Position your microphone correctly

  • For most mics, position them 6-12 inches from your mouth and slightly off to the side. This helps avoid being too quiet or too loud, and prevent plosive sounds hitting the mic.
  • In your audio settings, adjust the input level so that regular conversation volume registers around 75% on the scale.
  • Review the manual for your specific microphone to identify optimal usage: some microphones need to be positioned in specific ways for optimal quality.

Taking just a few minutes to optimise your setup can go a long way towards better discussions! Let us know if you have any other audio questions, or other tips to add here.
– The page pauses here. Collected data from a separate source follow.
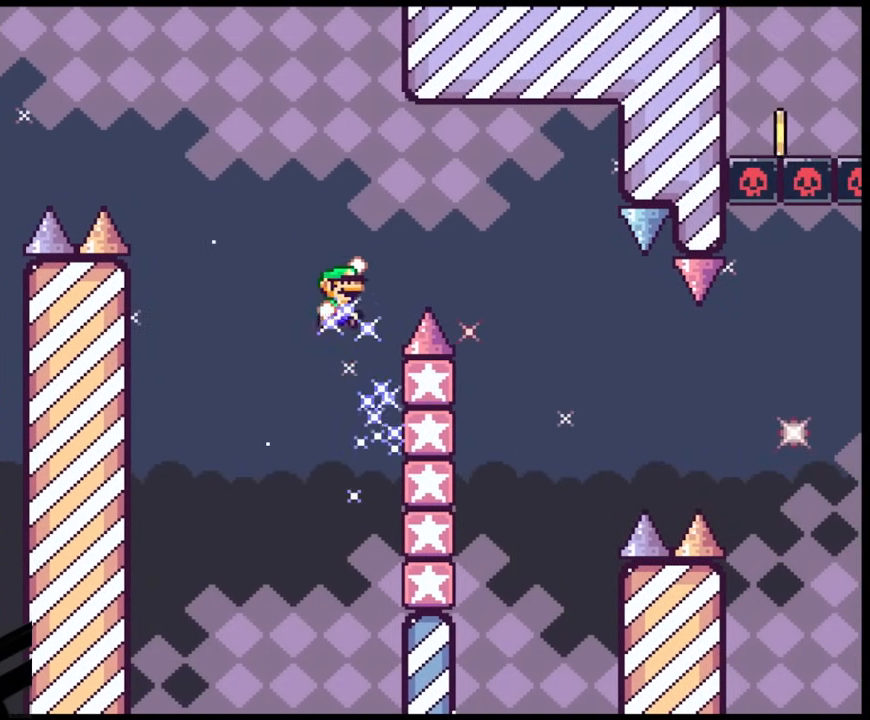
{"buttons": ["B", "Y", "DPAD_RIGHT"], "events": []}
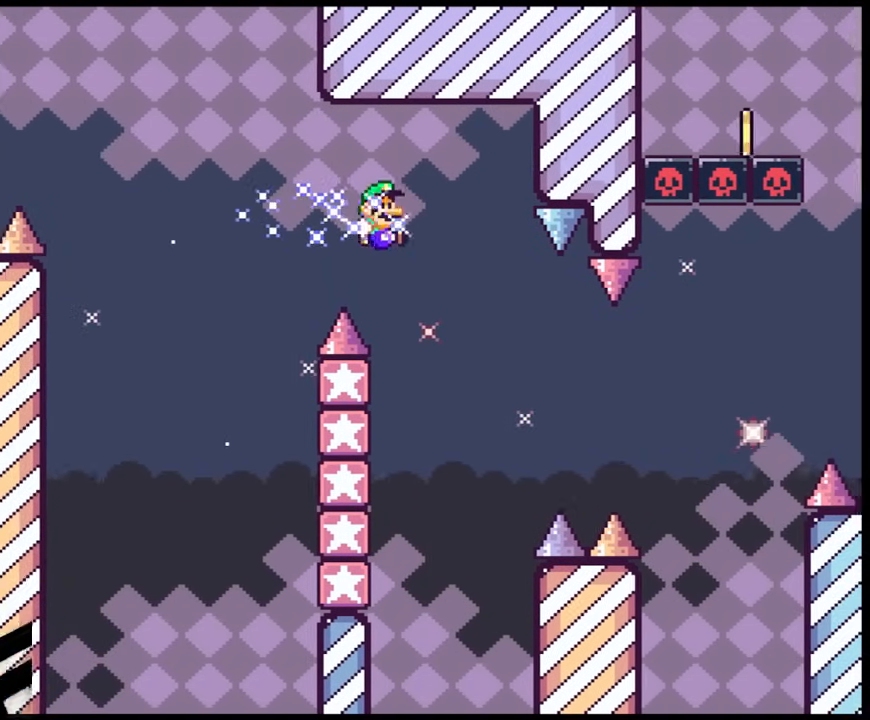
{"buttons": ["B", "Y", "DPAD_LEFT"], "events": [[67, "DPAD_LEFT", "down"], [67, "DPAD_RIGHT", "up"], [400, "B", "up"], [500, "B", "down"]]}
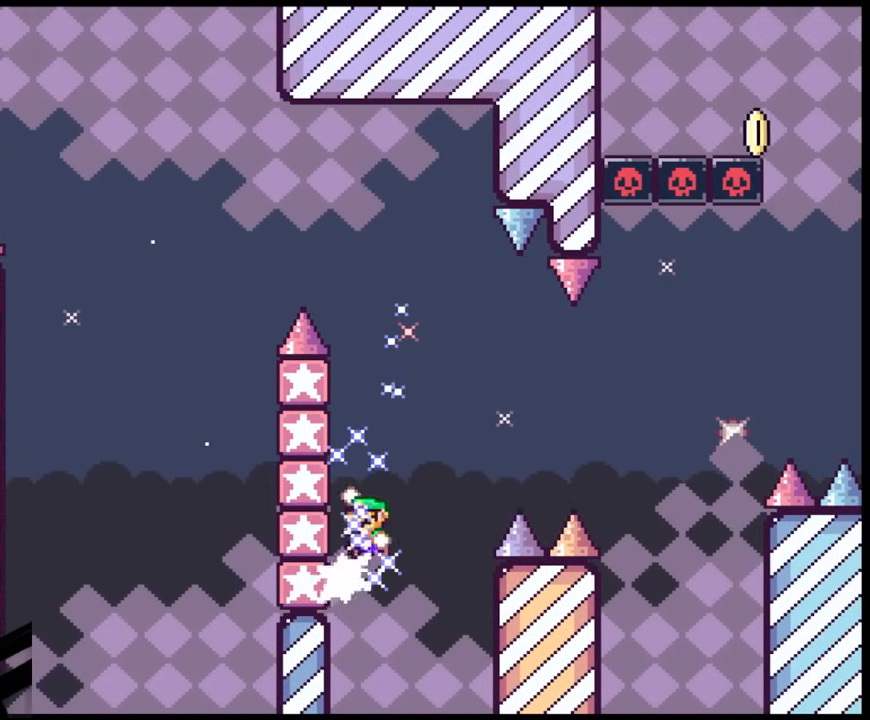
{"buttons": ["B", "Y", "DPAD_RIGHT"], "events": [[67, "DPAD_LEFT", "up"], [67, "DPAD_RIGHT", "down"]]}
Microphone reimbursement scheme

If your audio quality is limited by your microphone we’ll reimburse you for buying a better microphone. If you're not sure whether your should apply, ask your facilitator.

We recommend either of these earphones with microphones:

  • Wired: Sony MDR-EX15AP (UK, US)
  • Wireless: JBL Wave Beam (UK, US)

Or one of the following microphones:

  • Clip microphone: Nicama LVM3 lav mic (UK)
  • Clip microphone: PoP voice lavalier mic (US)
  • Desktop microphone kit: SUDOTACK ST800 (UK)
  • Desktop microphone kit: VeGue VG-016 (US)
  • Desktop microphone: Fifine AmpliGame A8 mic (UK, US)

You’re also welcome to purchase other equivalent equipment from anywhere that will provide a valid purchase receipt, in any currency.

We will reimburse participants up to £30.[1] If you spend more than this, we’ll send you £30. You can spend the money in local currency, and we'll convert it to pounds to work out your reimbursement amount e.g. $38 or €35.

Submit an expense claim for reimbursement

Terms:

  • You must submit your claim by 1 June 2024.
  • Maximum one claim per person.
  • Total available reimbursement pool of £3,000 (we think it's highly unlikely we run out, but we will try to update this page if we get close). Reimbursements will be made in submission order.
  • You must submit a receipt or proof of purchase for relevant audio or video equipment that you will use for your cohort sessions, such as a microphone, headphones, earphones or a webcam.
  • You must be a participant or facilitator currently on a course run by BlueDot Impact.
  • We will reimburse you via bank transfer (Wise) or PayPal transfer (PayPal UK), so are unable to send payments to sanctioned countries.

If you have any questions or feedback about this scheme, contact us.

Footnotes

  1. If you’re a facilitator or teaching fellow we’ll reimburse up to £30 × [number of cohorts you’re facilitating] to improve your setup, provided this reasonably improves discussion quality.